▶ _Given data_
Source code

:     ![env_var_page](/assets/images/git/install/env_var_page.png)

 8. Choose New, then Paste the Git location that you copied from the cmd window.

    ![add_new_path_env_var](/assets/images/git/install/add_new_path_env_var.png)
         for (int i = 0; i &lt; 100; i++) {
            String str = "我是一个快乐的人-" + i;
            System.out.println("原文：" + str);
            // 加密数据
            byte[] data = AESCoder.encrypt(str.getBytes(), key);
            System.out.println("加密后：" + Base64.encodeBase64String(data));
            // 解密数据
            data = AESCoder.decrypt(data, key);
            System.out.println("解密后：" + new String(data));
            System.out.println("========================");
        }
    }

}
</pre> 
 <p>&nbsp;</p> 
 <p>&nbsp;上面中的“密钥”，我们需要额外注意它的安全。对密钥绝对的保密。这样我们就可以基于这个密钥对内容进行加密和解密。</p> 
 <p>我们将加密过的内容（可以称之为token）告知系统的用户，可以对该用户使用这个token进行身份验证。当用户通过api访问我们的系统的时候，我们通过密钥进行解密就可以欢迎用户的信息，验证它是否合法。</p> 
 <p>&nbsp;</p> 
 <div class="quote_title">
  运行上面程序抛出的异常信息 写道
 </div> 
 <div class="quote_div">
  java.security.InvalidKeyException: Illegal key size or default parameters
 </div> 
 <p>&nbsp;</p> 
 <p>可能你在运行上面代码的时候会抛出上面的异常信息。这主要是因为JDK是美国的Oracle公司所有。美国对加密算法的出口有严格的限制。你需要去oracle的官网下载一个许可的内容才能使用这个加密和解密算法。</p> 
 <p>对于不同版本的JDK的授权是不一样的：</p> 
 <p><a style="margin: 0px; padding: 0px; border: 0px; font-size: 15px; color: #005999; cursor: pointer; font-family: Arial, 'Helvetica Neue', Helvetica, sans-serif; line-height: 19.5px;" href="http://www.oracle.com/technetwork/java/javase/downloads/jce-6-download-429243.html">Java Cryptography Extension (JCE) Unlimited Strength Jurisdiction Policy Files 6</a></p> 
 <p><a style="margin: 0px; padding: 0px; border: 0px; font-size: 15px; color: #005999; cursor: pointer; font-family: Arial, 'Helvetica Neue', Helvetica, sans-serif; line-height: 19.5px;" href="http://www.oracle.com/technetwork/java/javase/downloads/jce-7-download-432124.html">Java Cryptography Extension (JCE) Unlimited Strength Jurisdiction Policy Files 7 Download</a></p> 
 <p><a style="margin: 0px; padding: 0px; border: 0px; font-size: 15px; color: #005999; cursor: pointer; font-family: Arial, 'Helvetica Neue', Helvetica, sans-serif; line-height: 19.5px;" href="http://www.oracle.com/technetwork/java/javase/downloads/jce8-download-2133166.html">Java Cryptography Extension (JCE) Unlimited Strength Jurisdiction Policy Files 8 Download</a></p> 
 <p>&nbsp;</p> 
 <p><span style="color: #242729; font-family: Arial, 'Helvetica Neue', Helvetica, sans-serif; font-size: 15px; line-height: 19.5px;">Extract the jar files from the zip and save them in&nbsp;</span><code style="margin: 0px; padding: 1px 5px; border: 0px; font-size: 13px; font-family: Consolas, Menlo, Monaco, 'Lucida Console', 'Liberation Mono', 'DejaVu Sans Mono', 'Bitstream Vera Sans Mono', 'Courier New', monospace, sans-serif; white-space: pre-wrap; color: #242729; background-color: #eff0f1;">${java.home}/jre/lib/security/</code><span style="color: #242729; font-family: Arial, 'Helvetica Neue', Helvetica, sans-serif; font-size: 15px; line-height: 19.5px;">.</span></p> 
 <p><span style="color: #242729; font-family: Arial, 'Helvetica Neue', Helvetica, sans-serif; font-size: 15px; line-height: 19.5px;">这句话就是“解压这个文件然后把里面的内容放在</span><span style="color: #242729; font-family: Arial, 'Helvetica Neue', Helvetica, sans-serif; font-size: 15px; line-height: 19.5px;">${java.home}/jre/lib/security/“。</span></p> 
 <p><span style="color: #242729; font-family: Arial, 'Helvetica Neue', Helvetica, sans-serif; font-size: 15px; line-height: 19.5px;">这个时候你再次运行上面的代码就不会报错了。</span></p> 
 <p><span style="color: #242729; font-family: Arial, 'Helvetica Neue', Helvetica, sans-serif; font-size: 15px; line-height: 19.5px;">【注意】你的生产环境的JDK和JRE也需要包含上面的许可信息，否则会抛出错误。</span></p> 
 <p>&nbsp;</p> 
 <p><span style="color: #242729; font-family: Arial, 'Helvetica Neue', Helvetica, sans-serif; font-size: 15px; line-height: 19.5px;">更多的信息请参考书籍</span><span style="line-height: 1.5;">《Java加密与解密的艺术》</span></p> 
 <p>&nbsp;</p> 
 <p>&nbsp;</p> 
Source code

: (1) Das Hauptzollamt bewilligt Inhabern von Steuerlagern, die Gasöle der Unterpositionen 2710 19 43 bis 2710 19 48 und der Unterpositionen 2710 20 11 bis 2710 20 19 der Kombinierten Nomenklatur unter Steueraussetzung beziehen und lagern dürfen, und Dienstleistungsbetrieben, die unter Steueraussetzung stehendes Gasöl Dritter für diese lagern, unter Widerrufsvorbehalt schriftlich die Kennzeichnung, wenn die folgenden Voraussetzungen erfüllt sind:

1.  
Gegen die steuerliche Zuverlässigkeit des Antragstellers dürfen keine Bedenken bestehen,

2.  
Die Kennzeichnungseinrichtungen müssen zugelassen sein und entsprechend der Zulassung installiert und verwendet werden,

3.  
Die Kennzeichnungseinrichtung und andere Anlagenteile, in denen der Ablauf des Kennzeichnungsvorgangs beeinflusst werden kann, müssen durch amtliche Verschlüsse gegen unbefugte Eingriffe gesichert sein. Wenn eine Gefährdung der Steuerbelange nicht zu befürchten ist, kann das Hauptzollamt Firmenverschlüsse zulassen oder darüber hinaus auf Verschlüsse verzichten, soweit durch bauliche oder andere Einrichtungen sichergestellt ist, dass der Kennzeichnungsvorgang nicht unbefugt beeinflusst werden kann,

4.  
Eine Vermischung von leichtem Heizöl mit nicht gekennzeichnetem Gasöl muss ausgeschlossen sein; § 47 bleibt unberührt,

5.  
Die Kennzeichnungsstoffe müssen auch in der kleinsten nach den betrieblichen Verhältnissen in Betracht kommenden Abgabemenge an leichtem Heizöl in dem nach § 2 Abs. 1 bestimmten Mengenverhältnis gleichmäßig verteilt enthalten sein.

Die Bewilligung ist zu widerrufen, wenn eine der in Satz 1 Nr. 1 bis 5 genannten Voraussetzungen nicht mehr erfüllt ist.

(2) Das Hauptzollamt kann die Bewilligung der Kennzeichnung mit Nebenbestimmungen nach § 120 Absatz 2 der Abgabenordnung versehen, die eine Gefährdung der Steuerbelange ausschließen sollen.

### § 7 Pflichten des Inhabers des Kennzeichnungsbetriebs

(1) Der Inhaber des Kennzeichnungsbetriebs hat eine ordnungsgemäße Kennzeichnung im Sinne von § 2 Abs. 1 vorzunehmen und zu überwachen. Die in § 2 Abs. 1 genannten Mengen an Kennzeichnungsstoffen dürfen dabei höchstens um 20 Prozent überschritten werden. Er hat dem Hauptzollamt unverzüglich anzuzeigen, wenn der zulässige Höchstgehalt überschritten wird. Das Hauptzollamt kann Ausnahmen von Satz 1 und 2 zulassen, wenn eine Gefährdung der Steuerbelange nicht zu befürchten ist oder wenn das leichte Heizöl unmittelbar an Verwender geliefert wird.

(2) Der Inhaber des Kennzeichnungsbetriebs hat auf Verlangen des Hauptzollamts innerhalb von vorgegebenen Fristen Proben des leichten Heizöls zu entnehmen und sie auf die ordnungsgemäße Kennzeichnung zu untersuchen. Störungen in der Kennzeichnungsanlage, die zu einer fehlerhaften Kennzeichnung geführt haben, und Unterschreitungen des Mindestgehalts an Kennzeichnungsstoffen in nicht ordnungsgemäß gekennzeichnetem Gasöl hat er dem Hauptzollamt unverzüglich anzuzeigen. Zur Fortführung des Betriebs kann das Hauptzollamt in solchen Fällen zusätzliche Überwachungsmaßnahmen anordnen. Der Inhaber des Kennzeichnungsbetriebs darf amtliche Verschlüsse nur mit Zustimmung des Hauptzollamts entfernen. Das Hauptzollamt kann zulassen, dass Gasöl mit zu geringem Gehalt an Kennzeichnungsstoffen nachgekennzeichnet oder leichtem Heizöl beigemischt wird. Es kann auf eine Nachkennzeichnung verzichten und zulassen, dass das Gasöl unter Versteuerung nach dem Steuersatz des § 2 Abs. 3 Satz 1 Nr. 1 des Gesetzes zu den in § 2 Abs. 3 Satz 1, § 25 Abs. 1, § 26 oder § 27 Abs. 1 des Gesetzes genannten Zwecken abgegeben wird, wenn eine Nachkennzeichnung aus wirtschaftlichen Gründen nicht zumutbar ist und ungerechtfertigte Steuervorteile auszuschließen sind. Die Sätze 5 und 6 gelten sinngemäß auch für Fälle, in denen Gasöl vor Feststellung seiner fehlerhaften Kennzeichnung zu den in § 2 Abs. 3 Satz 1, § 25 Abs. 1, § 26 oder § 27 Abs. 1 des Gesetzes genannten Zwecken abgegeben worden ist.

▶ _Exercise prompt_
Give back, unchanged, the run of lines in the listing above that begins at the line containing "Die Kennzeichnungseinrichtung und" and ends at the line containing "(1) Der Inhaber", both included.

▶ _Task solution_
Die Kennzeichnungseinrichtung und andere Anlagenteile, in denen der Ablauf des Kennzeichnungsvorgangs beeinflusst werden kann, müssen durch amtliche Verschlüsse gegen unbefugte Eingriffe gesichert sein. Wenn eine Gefährdung der Steuerbelange nicht zu befürchten ist, kann das Hauptzollamt Firmenverschlüsse zulassen oder darüber hinaus auf Verschlüsse verzichten, soweit durch bauliche oder andere Einrichtungen sichergestellt ist, dass der Kennzeichnungsvorgang nicht unbefugt beeinflusst werden kann,

4.  
Eine Vermischung von leichtem Heizöl mit nicht gekennzeichnetem Gasöl muss ausgeschlossen sein; § 47 bleibt unberührt,

5.  
Die Kennzeichnungsstoffe müssen auch in der kleinsten nach den betrieblichen Verhältnissen in Betracht kommenden Abgabemenge an leichtem Heizöl in dem nach § 2 Abs. 1 bestimmten Mengenverhältnis gleichmäßig verteilt enthalten sein.

Die Bewilligung ist zu widerrufen, wenn eine der in Satz 1 Nr. 1 bis 5 genannten Voraussetzungen nicht mehr erfüllt ist.

(2) Das Hauptzollamt kann die Bewilligung der Kennzeichnung mit Nebenbestimmungen nach § 120 Absatz 2 der Abgabenordnung versehen, die eine Gefährdung der Steuerbelange ausschließen sollen.

### § 7 Pflichten des Inhabers des Kennzeichnungsbetriebs

(1) Der Inhaber des Kennzeichnungsbetriebs hat eine ordnungsgemäße Kennzeichnung im Sinne von § 2 Abs. 1 vorzunehmen und zu überwachen. Die in § 2 Abs. 1 genannten Mengen an Kennzeichnungsstoffen dürfen dabei höchstens um 20 Prozent überschritten werden. Er hat dem Hauptzollamt unverzüglich anzuzeigen, wenn der zulässige Höchstgehalt überschritten wird. Das Hauptzollamt kann Ausnahmen von Satz 1 und 2 zulassen, wenn eine Gefährdung der Steuerbelange nicht zu befürchten ist oder wenn das leichte Heizöl unmittelbar an Verwender geliefert wird.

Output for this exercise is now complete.